- _Work task 1_: Copy the article on balanced living word for word, from "Part of taking" to "as you can.".
- _Work task 2_: Say whether each statement agrees with the article on balanced living, giving yes or no and quoting the deciding words: (a) A balanced life requires every single day to be completely balanced. (b) Relationships help relieve stress. (c) Sacrificing sleep can go on indefinitely without harm to health.

What Is Meant by a Balanced Life?
By now, most people will have heard of the concept of creating a balanced life. However, many people still struggle with it because they aren’t sure what a balanced life really means. Or, they might have some notion but don’t have the right strategies, tactics, and priorities straight.
In this short series, I will take a look at what a balanced life is and what practical action steps you can take to live life more holistically.
A balanced life is all about taking care of yourself in relation to body, mind and spirit. Balanced living means respecting yourself enough to care for yourself as needed. This can be through developing good work and health habits, making time for yourself, paying attention to stress management, and cherishing the relationships you have with friends, family and colleagues.
We’re all familiar by now with the negative effects of stress on our bodies such as indigestion, back ache, headache, and so on. A lack of stress will therefore promote health and well-being. Many people get stuck in the trap of caring for others most of the time. However, the truth is that you can’t take care of others effectively if you don’t first take care of yourself.
Part of taking care of yourself is through maintaining healthy, positive relationships. If you don’t have at least a couple of people you could turn to for help when the going gets tough, you need to cultivate more balanced relationships as well.
A balanced life is all about setting priorities and sticking to them. That is not to say that every single day must be completely balanced, but that you recognize something is being sacrificed in favor of a goal, and you’ll restore the balance as soon as you can.
For example, imagine you decided to go back to college to finish your degree to get a promotion at work or a better paying job with more benefits. The hours you would have to study each week until you completed your degree would have to be reallocated from your usual daily routine. You could sacrifice some sleep, but that can only last for so long before you start suffering from ill health. You might have to sacrifice some time with your children, but that can be difficult to explain to a toddler. You could also sacrifice time spent with family and friends, or your partner.
Discussing what would be involved in this life-changing decision can help people all be on the same page and not cause resentment, but it is important to understand from the outset that your work-life balance is going to change for X number of semesters until you graduate.
It is also important to note that not everyone might agree with your decision, which means it can be a balancing act within your relationships to keep everyone feeling happy and valued. Let’s look at how to nurture your relationships in the next article in the series.
How to Nurture Your Relationships
It’s all too easy to start neglecting relationships when we get busy at work or face other challenges such as starting our own business or going back to college. However, relationships of all sorts are an essential part of a balanced life. No man (or woman) is an island. Relationships help relieve stress, enable us to think more positively, and often provide the motivation to make the choices we do in life.

- _Data to examine_:
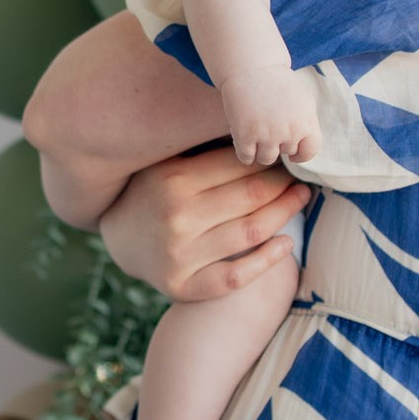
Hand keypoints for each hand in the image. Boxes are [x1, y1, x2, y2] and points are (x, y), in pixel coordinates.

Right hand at [98, 146, 311, 305]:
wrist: (118, 238)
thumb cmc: (152, 191)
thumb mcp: (168, 161)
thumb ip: (206, 151)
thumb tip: (262, 133)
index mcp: (172, 179)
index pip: (240, 165)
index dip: (271, 161)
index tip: (285, 158)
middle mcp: (176, 217)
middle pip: (252, 196)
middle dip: (284, 185)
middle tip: (300, 179)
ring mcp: (179, 255)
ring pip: (252, 232)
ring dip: (285, 214)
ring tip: (300, 200)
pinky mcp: (181, 286)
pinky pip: (235, 276)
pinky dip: (267, 260)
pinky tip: (285, 244)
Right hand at [220, 69, 321, 167]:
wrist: (251, 67)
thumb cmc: (276, 82)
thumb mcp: (302, 101)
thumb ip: (306, 124)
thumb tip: (302, 148)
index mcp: (306, 122)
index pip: (310, 151)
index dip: (301, 154)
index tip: (293, 154)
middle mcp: (289, 131)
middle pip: (285, 152)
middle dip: (278, 142)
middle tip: (268, 124)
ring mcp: (267, 135)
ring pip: (266, 158)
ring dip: (260, 150)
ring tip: (255, 134)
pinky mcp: (245, 136)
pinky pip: (246, 157)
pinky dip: (244, 152)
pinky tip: (242, 138)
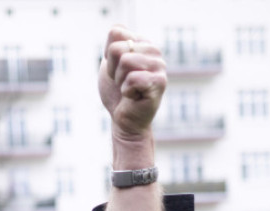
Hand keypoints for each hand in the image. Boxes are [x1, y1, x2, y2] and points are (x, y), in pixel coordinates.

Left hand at [99, 26, 166, 143]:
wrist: (123, 120)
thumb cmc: (116, 93)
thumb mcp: (109, 64)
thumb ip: (113, 44)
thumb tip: (117, 31)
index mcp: (142, 42)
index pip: (115, 33)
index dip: (108, 55)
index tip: (116, 70)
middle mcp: (154, 50)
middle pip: (117, 48)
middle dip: (113, 70)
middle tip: (122, 83)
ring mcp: (160, 66)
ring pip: (125, 61)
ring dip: (120, 81)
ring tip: (129, 89)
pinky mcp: (160, 82)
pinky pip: (133, 78)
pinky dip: (126, 91)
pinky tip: (134, 97)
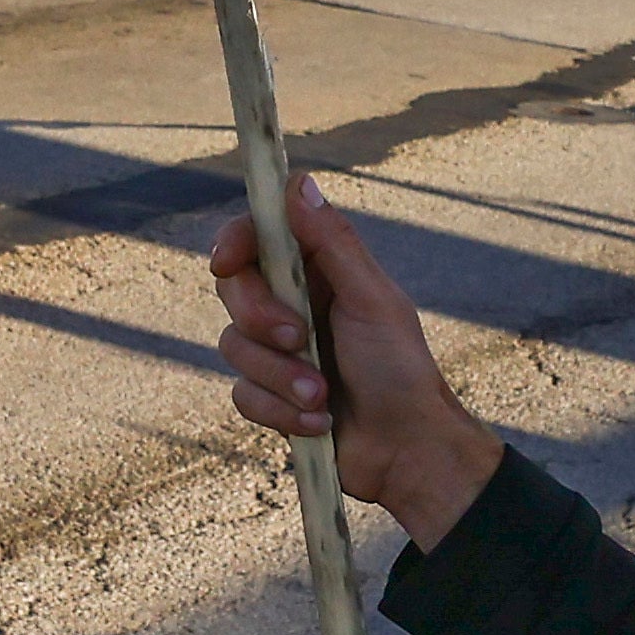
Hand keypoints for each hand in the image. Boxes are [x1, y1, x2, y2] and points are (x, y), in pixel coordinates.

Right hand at [208, 175, 503, 542]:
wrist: (407, 450)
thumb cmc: (401, 370)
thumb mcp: (372, 300)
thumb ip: (333, 244)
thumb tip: (300, 184)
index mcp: (319, 270)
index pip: (258, 236)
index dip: (235, 242)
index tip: (227, 262)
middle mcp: (292, 304)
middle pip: (234, 289)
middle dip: (261, 319)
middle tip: (300, 339)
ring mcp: (278, 351)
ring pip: (233, 346)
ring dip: (281, 377)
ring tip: (323, 397)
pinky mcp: (270, 396)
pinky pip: (242, 395)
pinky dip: (281, 412)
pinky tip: (320, 423)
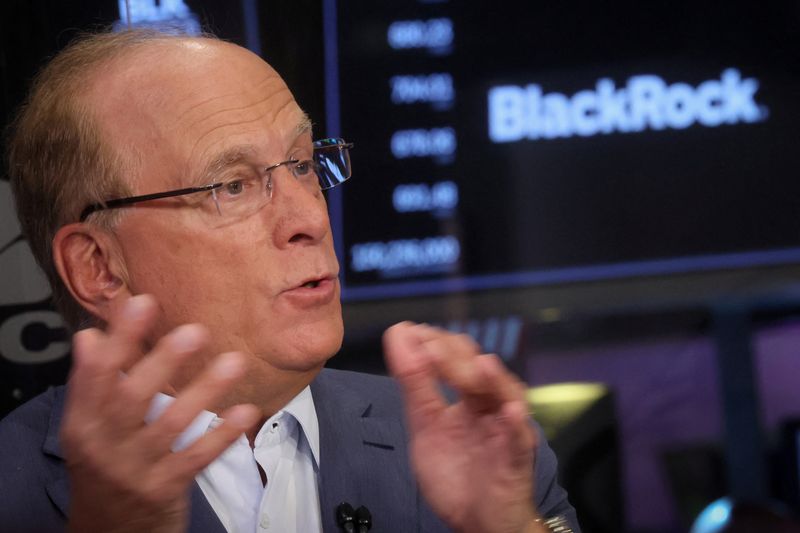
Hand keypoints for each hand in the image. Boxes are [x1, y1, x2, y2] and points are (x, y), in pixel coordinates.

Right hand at [60, 295, 259, 532]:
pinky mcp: (164, 489)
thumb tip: (90, 335)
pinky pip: (196, 458)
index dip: (120, 338)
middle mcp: (104, 445)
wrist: (109, 531)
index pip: (97, 374)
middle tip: (194, 330)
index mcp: (83, 423)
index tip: (143, 303)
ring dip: (204, 391)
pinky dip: (221, 435)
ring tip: (233, 361)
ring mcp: (135, 469)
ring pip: (171, 426)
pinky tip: (246, 412)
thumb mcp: (88, 428)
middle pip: (132, 398)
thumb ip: (93, 383)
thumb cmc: (105, 465)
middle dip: (162, 362)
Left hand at [384, 323, 542, 532]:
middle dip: (453, 355)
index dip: (434, 342)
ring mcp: (507, 430)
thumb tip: (398, 339)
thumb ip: (415, 384)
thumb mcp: (425, 425)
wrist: (478, 523)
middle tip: (426, 343)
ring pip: (506, 396)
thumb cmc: (458, 475)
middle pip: (479, 370)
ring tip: (477, 364)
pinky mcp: (517, 459)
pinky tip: (509, 412)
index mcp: (470, 396)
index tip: (405, 332)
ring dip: (490, 379)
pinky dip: (516, 424)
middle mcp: (492, 405)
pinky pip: (520, 439)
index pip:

- _Exercise output 1_:
Part of taking care of yourself is through maintaining healthy, positive relationships. If you don’t have at least a couple of people you could turn to for help when the going gets tough, you need to cultivate more balanced relationships as well.
A balanced life is all about setting priorities and sticking to them. That is not to say that every single day must be completely balanced, but that you recognize something is being sacrificed in favor of a goal, and you’ll restore the balance as soon as you can.

- _Exercise output 2_:
(a) No: "That is not to say that every single day must be completely balanced"
(b) Yes: "Relationships help relieve stress"
(c) No: "that can only last for so long before you start suffering from ill health"